(Records supplied begins)

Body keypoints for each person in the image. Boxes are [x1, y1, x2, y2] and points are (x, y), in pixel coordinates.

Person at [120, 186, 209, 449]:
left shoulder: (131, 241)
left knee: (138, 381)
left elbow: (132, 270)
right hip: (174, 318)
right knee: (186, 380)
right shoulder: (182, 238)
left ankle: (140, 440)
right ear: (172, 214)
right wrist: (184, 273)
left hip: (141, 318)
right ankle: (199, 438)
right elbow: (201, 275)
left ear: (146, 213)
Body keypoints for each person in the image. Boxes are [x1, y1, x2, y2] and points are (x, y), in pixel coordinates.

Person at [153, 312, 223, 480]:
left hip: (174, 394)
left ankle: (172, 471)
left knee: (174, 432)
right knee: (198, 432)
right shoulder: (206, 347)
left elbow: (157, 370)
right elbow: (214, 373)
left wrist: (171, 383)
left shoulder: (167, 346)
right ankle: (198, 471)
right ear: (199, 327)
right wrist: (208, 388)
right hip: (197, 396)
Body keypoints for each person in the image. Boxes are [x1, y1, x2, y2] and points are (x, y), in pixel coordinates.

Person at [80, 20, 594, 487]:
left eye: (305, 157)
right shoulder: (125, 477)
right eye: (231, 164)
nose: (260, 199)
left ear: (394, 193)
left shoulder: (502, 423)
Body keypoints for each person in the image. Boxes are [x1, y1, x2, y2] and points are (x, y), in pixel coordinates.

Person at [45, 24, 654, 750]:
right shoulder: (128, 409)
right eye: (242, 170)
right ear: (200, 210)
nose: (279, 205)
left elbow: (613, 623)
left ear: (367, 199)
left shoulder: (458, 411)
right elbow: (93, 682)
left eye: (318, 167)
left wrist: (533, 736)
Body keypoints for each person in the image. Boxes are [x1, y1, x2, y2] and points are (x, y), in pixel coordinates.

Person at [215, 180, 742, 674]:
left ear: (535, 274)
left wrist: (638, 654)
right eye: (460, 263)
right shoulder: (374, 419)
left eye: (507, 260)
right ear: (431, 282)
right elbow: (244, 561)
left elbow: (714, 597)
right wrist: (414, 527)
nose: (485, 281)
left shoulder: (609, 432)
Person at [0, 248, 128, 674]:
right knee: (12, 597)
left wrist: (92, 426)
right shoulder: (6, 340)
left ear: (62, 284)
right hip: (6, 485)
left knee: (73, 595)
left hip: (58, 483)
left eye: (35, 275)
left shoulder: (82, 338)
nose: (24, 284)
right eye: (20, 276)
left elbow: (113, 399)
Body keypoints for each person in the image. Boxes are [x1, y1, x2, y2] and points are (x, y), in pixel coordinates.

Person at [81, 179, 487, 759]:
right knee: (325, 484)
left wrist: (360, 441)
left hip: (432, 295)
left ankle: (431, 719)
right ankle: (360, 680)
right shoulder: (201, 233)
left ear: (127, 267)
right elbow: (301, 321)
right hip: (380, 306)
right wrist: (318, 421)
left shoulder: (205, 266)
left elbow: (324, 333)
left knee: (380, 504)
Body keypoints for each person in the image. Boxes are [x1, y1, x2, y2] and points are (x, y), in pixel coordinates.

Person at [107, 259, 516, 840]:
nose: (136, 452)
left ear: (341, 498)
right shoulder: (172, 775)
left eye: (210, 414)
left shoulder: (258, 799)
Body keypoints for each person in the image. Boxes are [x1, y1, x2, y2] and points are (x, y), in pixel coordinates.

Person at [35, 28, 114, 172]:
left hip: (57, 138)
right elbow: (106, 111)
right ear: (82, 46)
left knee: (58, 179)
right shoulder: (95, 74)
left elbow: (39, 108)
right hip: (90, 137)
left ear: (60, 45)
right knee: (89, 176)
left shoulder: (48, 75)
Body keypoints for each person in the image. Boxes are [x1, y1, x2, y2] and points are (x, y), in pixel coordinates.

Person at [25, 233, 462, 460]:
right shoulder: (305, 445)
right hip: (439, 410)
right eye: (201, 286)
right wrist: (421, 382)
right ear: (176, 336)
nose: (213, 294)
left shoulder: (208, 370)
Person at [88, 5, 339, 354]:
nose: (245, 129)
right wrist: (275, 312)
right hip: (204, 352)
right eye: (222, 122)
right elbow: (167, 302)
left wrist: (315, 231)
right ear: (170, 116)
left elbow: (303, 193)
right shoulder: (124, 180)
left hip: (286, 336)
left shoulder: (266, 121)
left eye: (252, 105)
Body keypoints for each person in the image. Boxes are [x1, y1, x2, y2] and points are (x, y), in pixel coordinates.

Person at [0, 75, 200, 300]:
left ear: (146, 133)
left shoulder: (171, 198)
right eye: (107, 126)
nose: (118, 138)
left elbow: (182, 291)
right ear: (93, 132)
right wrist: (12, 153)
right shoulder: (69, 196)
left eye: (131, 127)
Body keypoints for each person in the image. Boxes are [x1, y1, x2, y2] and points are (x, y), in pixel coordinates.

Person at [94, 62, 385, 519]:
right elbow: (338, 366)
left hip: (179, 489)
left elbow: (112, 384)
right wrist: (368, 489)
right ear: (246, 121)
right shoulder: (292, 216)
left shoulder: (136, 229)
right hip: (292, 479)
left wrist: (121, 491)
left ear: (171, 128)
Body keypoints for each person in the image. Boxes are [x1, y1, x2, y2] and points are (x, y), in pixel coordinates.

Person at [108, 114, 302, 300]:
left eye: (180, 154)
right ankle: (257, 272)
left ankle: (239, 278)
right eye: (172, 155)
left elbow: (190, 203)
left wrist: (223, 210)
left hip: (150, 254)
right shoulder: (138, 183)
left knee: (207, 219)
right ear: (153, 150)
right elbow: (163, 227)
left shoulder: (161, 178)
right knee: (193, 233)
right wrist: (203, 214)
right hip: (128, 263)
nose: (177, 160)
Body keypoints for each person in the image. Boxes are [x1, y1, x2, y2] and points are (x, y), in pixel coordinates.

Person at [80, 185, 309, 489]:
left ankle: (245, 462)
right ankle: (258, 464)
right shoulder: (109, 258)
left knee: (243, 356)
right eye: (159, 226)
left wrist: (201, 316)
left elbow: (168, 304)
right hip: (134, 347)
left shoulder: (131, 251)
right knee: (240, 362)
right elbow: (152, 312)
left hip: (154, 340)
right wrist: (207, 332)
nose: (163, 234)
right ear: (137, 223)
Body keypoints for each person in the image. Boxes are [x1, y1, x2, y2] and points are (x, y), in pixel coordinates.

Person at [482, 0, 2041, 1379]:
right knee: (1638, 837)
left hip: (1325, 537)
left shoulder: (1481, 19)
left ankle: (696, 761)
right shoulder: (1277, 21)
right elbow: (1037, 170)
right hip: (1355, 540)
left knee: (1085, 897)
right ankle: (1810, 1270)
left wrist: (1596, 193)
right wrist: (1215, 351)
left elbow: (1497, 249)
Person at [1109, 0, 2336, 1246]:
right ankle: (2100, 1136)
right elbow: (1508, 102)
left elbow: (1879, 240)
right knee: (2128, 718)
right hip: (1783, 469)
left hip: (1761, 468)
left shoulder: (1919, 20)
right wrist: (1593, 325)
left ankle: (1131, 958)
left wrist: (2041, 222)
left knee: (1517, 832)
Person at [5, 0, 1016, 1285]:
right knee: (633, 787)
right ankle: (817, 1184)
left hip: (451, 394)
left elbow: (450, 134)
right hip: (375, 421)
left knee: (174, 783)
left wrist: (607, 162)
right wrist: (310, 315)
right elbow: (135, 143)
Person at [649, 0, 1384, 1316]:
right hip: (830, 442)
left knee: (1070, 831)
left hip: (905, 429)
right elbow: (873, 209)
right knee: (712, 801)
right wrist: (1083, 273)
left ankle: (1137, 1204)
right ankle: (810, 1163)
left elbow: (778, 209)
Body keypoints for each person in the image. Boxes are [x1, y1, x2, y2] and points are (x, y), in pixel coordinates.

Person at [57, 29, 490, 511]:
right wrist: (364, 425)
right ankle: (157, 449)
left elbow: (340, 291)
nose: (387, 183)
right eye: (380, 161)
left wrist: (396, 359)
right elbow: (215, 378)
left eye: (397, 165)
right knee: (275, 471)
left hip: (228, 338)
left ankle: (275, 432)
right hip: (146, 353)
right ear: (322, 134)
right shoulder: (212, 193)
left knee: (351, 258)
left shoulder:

(Records supplied ends)

◆ Task item ◆
Copy every line above in which the string "nose" shows up.

◆ Answer to the problem ◆
nose: (260, 199)
nose: (279, 205)
nose: (485, 281)
nose: (24, 284)
nose: (136, 452)
nose: (213, 294)
nose: (245, 129)
nose: (118, 138)
nose: (177, 160)
nose: (163, 234)
nose: (387, 183)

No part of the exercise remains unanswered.